景沅用水舀舀了温水,一边帮我冲洗头发,一边说道:“事发之宅,乃沈从外室出资购得,其日常花销亦由外室所出,故,不存沈从养外室之说,乃外室养其也。后外室出嫁,以宅遗之,沈从不敢名,则书其人也。假宅一友,不意,则寄宅转相付。(发生爆炸的那处宅子,是沈从的外室出资购买的,日常花销也是外室自己负责的,所以说,不存在沈从养外室的说法,其实是外室在养他。后来,外室嫁人了,把宅子留给沈从做念想,沈从不敢记在自己名下就记在了别人名下。他将宅子借给了一个朋友,没想到,那个朋友又将宅子转借给了自己的朋友。)”

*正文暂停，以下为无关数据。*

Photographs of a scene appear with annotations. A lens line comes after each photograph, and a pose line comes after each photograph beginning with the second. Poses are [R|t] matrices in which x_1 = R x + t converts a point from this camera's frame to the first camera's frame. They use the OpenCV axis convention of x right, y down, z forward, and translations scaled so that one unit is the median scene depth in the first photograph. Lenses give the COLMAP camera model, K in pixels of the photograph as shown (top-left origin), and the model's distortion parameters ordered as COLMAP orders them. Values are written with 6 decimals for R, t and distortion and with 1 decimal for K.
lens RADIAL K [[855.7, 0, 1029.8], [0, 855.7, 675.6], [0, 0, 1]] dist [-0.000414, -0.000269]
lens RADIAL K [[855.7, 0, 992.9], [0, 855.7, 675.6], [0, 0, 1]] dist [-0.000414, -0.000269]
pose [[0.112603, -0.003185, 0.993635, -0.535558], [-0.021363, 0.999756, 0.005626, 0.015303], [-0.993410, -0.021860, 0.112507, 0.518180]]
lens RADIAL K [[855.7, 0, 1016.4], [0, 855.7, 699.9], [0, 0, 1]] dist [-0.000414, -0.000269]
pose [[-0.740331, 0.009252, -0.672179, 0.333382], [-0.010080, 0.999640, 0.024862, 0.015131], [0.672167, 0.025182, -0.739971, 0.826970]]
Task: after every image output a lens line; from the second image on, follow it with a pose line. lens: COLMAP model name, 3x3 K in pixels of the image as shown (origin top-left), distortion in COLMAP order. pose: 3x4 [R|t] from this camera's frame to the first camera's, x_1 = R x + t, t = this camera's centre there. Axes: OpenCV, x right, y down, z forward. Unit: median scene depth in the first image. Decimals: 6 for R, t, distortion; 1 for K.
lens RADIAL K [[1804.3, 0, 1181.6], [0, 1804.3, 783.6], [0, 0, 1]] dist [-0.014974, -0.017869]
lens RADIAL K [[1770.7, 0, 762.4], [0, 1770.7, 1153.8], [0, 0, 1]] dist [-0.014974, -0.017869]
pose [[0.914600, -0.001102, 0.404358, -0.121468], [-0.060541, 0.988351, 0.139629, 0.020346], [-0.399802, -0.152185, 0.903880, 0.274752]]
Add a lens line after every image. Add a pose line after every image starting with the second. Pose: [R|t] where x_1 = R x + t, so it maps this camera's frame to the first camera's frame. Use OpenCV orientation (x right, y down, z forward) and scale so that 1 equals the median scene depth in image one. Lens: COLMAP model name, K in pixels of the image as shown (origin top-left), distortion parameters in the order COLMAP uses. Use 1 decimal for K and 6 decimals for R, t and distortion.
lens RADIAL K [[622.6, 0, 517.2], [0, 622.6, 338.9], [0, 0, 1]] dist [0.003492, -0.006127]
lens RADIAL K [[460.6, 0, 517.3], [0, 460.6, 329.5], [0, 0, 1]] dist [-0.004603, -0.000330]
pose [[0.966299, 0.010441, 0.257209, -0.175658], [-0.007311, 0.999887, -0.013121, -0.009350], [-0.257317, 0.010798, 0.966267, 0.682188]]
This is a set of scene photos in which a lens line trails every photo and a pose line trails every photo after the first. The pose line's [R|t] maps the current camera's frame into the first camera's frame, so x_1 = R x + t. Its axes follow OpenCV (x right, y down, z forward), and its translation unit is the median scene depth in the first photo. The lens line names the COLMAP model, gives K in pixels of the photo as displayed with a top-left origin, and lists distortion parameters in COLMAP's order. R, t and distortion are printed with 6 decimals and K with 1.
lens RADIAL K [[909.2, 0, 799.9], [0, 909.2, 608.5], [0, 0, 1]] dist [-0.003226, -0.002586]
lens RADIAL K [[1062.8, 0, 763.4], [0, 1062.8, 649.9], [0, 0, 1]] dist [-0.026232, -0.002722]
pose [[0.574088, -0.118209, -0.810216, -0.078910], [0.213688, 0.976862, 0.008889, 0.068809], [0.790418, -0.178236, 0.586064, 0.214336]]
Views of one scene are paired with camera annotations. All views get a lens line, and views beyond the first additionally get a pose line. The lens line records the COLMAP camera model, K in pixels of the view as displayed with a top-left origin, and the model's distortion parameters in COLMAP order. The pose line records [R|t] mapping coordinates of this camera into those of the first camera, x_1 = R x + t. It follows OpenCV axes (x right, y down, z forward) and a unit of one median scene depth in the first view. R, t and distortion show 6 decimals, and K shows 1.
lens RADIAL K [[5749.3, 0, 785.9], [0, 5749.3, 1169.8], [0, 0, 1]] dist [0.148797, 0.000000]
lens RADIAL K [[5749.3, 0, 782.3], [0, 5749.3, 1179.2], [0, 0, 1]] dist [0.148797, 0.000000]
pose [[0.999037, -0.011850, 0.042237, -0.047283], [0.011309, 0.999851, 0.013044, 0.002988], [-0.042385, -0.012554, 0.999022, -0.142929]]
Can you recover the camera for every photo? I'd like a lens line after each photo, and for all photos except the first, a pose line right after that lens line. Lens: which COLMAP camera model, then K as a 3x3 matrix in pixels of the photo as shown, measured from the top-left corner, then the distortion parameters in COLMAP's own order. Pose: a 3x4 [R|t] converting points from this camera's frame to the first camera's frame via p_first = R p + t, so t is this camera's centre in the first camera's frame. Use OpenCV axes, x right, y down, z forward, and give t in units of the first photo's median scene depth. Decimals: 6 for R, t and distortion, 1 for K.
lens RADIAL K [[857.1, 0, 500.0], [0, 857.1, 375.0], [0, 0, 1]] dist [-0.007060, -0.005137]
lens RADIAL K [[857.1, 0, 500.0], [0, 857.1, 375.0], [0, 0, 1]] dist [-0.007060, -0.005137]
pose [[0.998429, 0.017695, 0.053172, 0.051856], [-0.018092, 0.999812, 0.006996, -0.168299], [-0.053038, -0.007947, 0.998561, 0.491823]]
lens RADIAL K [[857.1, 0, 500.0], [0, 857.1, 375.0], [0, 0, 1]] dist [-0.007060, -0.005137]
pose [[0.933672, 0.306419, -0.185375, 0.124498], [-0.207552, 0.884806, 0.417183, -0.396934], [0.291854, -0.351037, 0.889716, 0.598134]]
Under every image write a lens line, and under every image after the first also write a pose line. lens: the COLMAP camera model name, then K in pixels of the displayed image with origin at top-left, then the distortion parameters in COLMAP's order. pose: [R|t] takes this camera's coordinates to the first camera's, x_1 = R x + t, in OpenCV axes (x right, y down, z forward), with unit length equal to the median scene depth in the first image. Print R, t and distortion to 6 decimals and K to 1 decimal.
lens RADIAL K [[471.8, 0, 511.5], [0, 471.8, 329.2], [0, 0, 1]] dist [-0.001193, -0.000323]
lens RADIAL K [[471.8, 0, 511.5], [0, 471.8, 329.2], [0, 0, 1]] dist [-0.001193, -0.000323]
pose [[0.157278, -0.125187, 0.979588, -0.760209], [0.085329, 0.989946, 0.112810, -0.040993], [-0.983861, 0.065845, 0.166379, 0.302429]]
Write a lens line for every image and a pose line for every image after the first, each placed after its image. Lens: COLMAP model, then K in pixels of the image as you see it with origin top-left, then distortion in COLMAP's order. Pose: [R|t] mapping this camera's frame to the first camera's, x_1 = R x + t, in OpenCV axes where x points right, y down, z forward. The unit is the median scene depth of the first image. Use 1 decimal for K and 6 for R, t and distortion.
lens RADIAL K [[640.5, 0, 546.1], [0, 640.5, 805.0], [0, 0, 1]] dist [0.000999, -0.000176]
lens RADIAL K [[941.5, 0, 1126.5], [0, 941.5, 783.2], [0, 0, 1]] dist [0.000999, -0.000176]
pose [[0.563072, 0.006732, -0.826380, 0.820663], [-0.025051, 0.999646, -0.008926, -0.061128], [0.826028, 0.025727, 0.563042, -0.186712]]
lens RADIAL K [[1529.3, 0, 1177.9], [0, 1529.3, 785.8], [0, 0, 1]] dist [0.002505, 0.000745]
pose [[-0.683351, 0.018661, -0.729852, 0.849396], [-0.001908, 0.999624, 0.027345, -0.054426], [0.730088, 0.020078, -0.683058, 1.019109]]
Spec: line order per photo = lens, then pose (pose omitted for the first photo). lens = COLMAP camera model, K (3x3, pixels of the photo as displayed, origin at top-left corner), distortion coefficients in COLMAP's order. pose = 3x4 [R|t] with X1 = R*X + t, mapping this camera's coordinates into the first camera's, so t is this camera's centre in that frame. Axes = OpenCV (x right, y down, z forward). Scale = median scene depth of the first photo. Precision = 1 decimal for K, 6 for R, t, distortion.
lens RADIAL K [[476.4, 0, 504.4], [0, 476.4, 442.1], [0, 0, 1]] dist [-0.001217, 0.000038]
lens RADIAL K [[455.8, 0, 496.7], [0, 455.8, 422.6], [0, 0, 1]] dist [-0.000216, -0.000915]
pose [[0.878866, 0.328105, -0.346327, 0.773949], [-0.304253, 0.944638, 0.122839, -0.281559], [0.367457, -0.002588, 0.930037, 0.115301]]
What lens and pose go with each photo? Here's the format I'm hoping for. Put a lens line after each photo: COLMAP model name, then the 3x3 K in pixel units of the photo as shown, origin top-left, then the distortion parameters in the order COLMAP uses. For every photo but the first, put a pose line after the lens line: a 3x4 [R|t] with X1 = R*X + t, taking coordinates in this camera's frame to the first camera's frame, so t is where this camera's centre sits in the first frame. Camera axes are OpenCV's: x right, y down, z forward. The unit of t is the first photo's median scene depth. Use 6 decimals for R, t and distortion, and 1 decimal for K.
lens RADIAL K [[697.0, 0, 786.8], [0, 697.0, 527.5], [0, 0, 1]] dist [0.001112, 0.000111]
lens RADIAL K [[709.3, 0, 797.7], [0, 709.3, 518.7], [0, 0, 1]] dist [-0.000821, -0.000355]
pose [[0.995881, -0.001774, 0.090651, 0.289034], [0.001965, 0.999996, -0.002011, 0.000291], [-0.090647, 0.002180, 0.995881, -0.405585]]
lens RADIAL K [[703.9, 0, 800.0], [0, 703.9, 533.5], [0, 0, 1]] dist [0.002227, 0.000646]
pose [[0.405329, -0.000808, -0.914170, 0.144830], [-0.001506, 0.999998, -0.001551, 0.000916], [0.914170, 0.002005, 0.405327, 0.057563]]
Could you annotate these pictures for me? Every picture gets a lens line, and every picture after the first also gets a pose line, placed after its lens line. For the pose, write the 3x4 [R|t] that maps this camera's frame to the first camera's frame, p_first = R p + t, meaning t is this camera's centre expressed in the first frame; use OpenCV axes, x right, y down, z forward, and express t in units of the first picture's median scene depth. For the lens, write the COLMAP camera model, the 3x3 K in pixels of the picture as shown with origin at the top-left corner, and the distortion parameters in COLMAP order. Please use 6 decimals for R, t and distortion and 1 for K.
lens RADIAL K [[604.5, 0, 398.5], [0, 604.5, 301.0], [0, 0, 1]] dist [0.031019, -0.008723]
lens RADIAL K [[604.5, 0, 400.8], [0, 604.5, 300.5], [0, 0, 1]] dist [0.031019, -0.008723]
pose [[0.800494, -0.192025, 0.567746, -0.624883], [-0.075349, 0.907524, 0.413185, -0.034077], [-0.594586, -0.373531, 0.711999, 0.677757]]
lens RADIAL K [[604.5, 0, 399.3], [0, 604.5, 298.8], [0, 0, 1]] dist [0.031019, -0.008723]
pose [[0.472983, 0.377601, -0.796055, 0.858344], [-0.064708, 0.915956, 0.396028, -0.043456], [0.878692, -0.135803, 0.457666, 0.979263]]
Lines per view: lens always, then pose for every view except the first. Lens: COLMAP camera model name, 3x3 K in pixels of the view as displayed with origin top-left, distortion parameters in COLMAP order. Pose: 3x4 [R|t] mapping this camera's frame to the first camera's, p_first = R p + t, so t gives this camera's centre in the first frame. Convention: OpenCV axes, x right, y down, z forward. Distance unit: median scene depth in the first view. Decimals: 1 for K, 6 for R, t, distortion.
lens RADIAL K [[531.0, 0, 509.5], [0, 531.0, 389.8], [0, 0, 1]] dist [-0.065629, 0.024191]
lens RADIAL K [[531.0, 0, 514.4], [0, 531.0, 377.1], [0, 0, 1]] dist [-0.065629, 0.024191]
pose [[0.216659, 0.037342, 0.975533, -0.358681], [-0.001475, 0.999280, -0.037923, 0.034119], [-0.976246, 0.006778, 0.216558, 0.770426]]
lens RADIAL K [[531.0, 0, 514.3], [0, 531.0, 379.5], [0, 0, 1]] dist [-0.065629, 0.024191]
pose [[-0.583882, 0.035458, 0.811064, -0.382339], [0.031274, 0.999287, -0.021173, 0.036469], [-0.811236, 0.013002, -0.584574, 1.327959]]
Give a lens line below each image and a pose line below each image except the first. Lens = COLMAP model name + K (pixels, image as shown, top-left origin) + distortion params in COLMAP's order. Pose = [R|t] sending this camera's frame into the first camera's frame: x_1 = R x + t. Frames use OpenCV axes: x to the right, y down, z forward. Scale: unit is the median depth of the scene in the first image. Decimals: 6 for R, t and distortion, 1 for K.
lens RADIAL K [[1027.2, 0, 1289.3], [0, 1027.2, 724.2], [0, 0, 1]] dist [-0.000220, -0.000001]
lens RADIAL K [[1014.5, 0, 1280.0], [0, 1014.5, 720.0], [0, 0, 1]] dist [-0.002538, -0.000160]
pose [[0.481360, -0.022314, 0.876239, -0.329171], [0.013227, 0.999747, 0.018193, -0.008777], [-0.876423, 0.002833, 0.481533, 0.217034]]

这不就是沈从被“外室”包养了嘛!沈大人吃的是软饭呐!
突然,我对这位沈从沈大人很感兴趣,非常想见他一面!不过,想到景沅之前不介意我见他,想必,沈先生的样貌肯定不如彭先生。
“此事公知,沈大人如何面对满朝文武?(这种事儿爆出来,沈大人还有脸面对满朝同事吗?)”我问道。
“今日早朝其有列席,讫,自首于御书房。沅儿令其合刑部治狱,若其私事与狱无碍,予不布此。然,五载之内,勿念迁也。(今天的早朝他有列席,结束后,他在御书房向我自首了。我让他配合刑部查案,只要他的私事与案件无关,我不会将此公布。不过,五年之内,他不要想着升迁了。)”说着,景沅将我的头发用毛巾包了起来,还问了一句:“阿姊,拭背乎?(姐姐,擦背吗?)”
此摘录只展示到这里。